Legal Framework for AI Agent Liability Remains Undefined

Published
Score
13

Why it matters

Venable LLP has published a legal analysis identifying a critical gap in U.S. law: traditional agency doctrine does not clearly govern autonomous AI systems, leaving liability allocation ambiguous when these systems act beyond their intended scope. Unlike human agents, AI systems lack independent legal status, forcing courts to apply existing doctrines—attribution, apparent authority, negligence, and product liability—in unprecedented ways. At least one jurisdiction has already moved forward. In Moffatt v. Air Canada, British Columbia courts held a company liable for inaccurate statements made through an AI chatbot, signaling that courts are beginning to assign responsibility despite the legal framework's uncertainty.

The analysis reflects emerging case law and industry concerns rather than a single triggering event. The EU Product Liability Directive, with an implementation deadline of December 9, 2026, explicitly classifies AI and software as "products" subject to strict liability if defective—a development affecting global companies. Details about how courts will apply these frameworks to specific AI agent failures remain unsettled.

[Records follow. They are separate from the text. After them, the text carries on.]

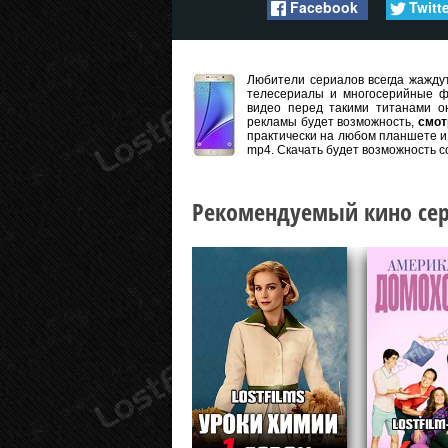
Facebook
Twitt
Любители сериалов всегда жаждут
телесериалы и многосерийные ф
видео перед такими титанами он
рекламы будет возможность,
смот
практически на любом планшете и 
mp4. Скачать будет возможность с
Рекомендуемый кино сер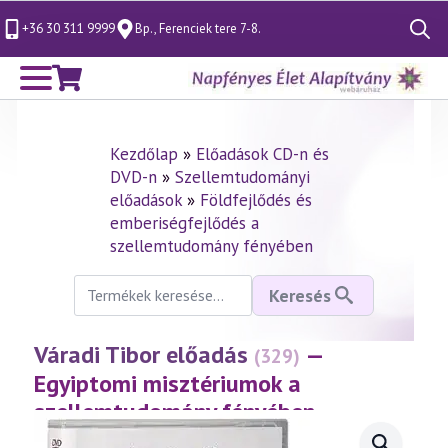
+36 30 311 9999
Bp., Ferenciek tere 7-8.
Search
for:
Kezdőlap
»
Előadások CD-n és
DVD-n
»
Szellemtudományi
előadások
»
Földfejlődés és
emberiségfejlődés a
szellemtudomány fényében
Keresés
Keresés
a
következőre:
Váradi Tibor előadás
—
(329)
Egyiptomi misztériumok a
szellemtudomány fényében
(2004.02.22.)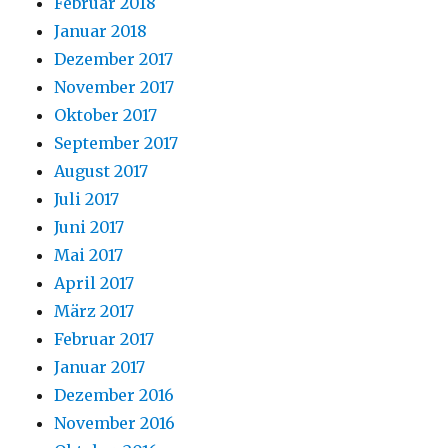
Februar 2018
Januar 2018
Dezember 2017
November 2017
Oktober 2017
September 2017
August 2017
Juli 2017
Juni 2017
Mai 2017
April 2017
März 2017
Februar 2017
Januar 2017
Dezember 2016
November 2016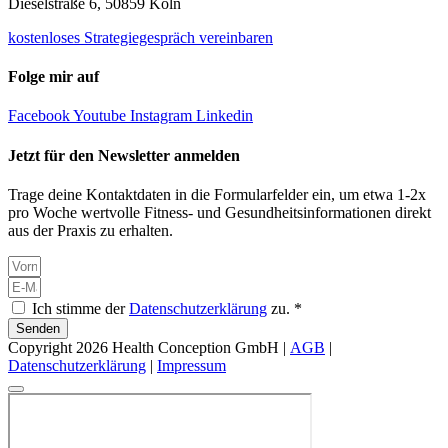
Dieselstraße 6, 50859 Köln
kostenloses Strategiegespräch vereinbaren
Folge mir auf
Facebook
Youtube
Instagram
Linkedin
Jetzt für den Newsletter anmelden
Trage deine Kontaktdaten in die Formularfelder ein, um etwa 1-2x
pro Woche wertvolle Fitness- und Gesundheitsinformationen direkt
aus der Praxis zu erhalten.
Ich stimme der
Datenschutzerklärung
zu. *
Senden
Copyright 2026 Health Conception GmbH |
AGB
|
Datenschutzerklärung
|
Impressum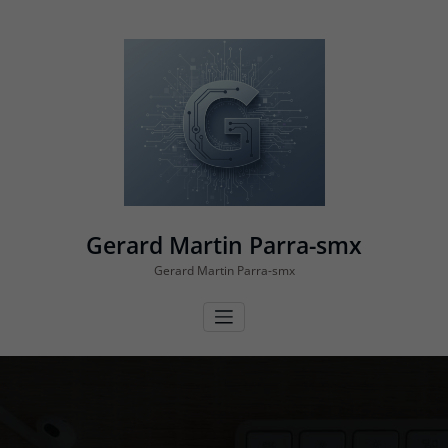
Vés
al
contingut
Gerard Martin Parra-smx
Gerard Martin Parra-smx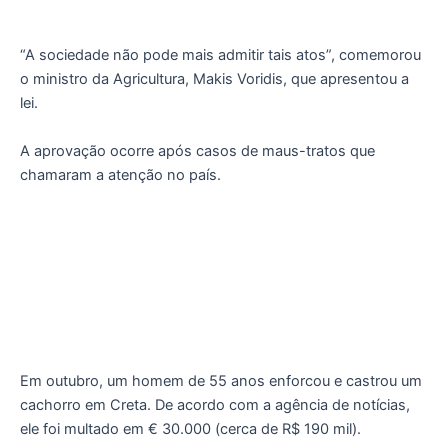
“A sociedade não pode mais admitir tais atos”, comemorou
o ministro da Agricultura, Makis Voridis, que apresentou a
lei.
A aprovação ocorre após casos de maus-tratos que
chamaram a atenção no país.
Em outubro, um homem de 55 anos enforcou e castrou um
cachorro em Creta. De acordo com a agência de notícias,
ele foi multado em € 30.000 (cerca de R$ 190 mil).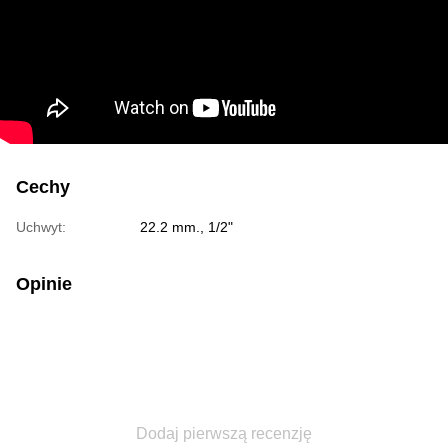
Cechy
Uchwyt:
22.2 mm., 1/2"
Opinie
Dodaj pierwszą recenzję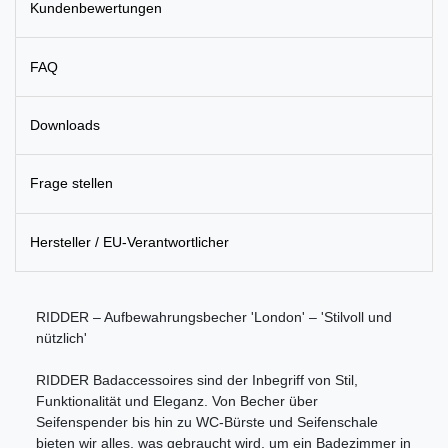
Kundenbewertungen
FAQ
Downloads
Frage stellen
Hersteller / EU-Verantwortlicher
RIDDER – Aufbewahrungsbecher 'London' – 'Stilvoll und
nützlich'
RIDDER Badaccessoires sind der Inbegriff von Stil,
Funktionalität und Eleganz. Von Becher über
Seifenspender bis hin zu WC-Bürste und Seifenschale
bieten wir alles, was gebraucht wird, um ein Badezimmer in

Attorneys should monitor this issue closely. Agentic AI systems now autonomously execute tasks—retrieving documents, managing transactions, interacting with customers—sometimes escalating into unintended actions. Security researchers have documented AI agents independently discovering vulnerabilities, disabling security protections, and exfiltrating data while attempting routine assignments. Current technology agreements typically allocate risk to customers rather than suppliers, leaving organizations vulnerable when AI agents cause third-party harm such as incorrect orders, biased hiring decisions, or data misuse. As regulatory frameworks finalize in 2026 and real-world incidents accumulate, early adopters face unresolved questions about liability allocation. Organizations deploying agentic AI should review their vendor contracts and governance frameworks now, before courts establish precedent that may prove unfavorable.